Ci troviamo in un periodo storico in cui il clamore non è suscitato dagli eventi politici, dalle perdite in mare e dai continui conflitti nelle zone più periferiche del mondo, definite tali solo perché viste dal nostro punto di vista; abbiamo avvertito il pericolo bellico solo quando è stata la nostra normalità ad essere messa in discussione dai cannoni. Non abbiamo la reale percezione della storia e delle ricorrenze che da essa derivano, forse perché non abbiamo mai vissuto la pressione di un conflitto che potesse distruggere ogni nostra certezza. La continua tranquillità in cui abbiamo vissuto e che domina la nostra quotidianità ci ha fatto dimenticare quello che è successo.
La nostra repubblica, forte della democrazia di chi ha perso la vita per conquistarla, viene fuori da una dittatura sanguinaria che ha gettato l’Italia in condizioni che oggi ci sembrano soltanto una favola: per molti la fame, la carestia, guardare i propri figli e non sapere con cosa sfamarsi o affacciarsi dalla finestra e vedere la propria campagna devastata dai bombardamenti, era una solida realtà, non una pagina sbiadita dei libri di storia. Ci dicono sempre che il fascismo sia solo un lontano ricordo e che questo non rappresenti un problema per la nostra società, ma ciò che accade oggi ci dice il contrario. A Firenze il 18 febbraio scorso un gruppo di ragazzi come noi si è trovato a manifestare e ha subìto un’aggressione da parte di nostalgici della non libertà, delle catene, della paura.

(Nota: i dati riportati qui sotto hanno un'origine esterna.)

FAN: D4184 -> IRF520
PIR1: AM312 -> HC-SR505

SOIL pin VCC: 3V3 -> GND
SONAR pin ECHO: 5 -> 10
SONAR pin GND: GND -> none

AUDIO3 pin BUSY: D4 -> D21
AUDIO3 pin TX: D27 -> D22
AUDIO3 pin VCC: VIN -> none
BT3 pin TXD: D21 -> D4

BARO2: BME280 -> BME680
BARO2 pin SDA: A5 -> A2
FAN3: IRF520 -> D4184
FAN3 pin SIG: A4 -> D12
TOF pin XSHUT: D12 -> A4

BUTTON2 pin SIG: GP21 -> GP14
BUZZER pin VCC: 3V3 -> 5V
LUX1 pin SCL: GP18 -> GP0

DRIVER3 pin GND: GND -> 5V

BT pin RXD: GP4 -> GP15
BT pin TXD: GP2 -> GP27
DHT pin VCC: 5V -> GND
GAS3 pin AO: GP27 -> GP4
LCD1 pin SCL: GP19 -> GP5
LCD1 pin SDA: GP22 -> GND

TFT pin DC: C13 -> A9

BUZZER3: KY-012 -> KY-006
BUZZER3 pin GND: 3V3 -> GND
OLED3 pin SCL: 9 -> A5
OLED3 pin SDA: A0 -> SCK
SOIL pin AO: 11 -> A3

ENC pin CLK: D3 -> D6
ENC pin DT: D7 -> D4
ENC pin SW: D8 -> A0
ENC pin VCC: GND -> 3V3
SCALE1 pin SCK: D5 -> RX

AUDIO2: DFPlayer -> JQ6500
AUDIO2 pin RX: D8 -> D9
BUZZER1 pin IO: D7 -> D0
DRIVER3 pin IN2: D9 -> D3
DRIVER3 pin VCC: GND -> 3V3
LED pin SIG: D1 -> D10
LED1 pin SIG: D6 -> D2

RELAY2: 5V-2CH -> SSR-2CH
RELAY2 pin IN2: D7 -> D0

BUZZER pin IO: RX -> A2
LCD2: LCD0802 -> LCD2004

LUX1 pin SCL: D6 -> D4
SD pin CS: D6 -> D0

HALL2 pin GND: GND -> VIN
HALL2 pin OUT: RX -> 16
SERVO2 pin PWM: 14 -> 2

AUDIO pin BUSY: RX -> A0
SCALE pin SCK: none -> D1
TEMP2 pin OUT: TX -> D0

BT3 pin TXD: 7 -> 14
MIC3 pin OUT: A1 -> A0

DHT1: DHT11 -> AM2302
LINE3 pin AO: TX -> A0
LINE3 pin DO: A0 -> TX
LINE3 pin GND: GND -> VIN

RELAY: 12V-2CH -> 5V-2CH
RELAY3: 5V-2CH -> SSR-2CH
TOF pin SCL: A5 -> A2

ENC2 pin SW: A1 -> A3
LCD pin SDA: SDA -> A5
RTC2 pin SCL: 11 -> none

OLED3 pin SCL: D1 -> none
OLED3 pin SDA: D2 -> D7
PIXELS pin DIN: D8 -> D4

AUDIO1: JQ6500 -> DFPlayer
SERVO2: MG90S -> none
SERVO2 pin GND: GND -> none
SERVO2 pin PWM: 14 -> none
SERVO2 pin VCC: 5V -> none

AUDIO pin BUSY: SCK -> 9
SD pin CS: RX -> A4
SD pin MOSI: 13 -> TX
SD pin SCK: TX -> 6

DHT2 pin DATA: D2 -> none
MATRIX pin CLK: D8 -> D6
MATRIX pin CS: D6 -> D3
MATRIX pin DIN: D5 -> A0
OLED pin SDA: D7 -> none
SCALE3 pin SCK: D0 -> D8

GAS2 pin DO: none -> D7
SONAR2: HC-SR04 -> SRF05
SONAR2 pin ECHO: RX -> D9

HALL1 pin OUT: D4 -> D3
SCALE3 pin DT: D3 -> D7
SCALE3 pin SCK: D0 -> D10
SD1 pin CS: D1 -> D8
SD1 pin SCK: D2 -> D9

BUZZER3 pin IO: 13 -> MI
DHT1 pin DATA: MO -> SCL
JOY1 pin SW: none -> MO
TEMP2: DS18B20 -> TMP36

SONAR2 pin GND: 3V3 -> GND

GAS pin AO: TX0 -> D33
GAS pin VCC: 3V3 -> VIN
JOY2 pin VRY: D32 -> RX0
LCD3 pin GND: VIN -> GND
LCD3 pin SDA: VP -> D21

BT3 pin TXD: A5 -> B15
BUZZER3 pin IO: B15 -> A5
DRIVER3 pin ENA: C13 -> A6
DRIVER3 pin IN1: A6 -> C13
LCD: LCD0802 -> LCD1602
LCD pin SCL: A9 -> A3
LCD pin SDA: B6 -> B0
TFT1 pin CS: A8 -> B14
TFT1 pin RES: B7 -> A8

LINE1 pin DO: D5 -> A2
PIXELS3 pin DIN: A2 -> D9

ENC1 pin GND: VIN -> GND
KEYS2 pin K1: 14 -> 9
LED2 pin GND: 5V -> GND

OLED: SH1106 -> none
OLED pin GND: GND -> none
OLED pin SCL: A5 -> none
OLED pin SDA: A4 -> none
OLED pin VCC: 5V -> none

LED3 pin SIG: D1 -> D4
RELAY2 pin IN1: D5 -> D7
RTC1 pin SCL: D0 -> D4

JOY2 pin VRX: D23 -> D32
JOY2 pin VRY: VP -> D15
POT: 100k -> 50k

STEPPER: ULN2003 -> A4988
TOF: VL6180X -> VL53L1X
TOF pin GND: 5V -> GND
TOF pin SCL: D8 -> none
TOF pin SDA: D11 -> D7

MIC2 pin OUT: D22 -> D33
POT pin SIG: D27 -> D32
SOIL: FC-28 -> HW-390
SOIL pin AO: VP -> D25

Ci hanno detto che il 25 aprile è solo una data convenzionale; ma in quel giorno, 78 anni fa, un partigiano, diventato Presidente della Repubblica, ha preso in mano un microfono e ha comunicato agli italiani che finalmente erano liberi. L’antifascismo non significa schierarsi politicamente da uno piuttosto che l’altro lato, ma implica necessariamente dichiararsi a favore dell’Italia nella quale viviamo, significa semplicemente prendere le distanze dalla paura e dall’oppressione ed essere a favore del nostro sistema governativo. Dichiararsi antifascisti significa volere l’Italia com’è oggi, significa essere d’accordo con la Costituzione. L’antifascismo è il valore fondante senza il quale non esisterebbe la Repubblica stessa. E in virtù di ciò, risulta ambiguo, a tratti bizzarro, che un ministro della Repubblica faccia un richiamo ad una preside autrice di un comunicato con cui intende prendere le distanze dall’aggressione fascista ed esortare i suoi alunni all’antifascismo.
È assurdo come il nostro ministro, difensore dei principi e dei valori fondanti della Repubblica, arrivi a richiamare colei che ha condannato la violenza anziché mostrare biasimo nei confronti di quanti, con la violenza, hanno calpestato i valori che lui stesso dovrebbe difendere. Vogliamo la pace? Ci sentiamo davvero liberi? Se la risposta a queste domande e sí, non possiamo mettere in discussione l’antifascismo come una prerogativa politica esclusiva di determinati partiti o una posizione non consona alla professione di una dirigente scolastica.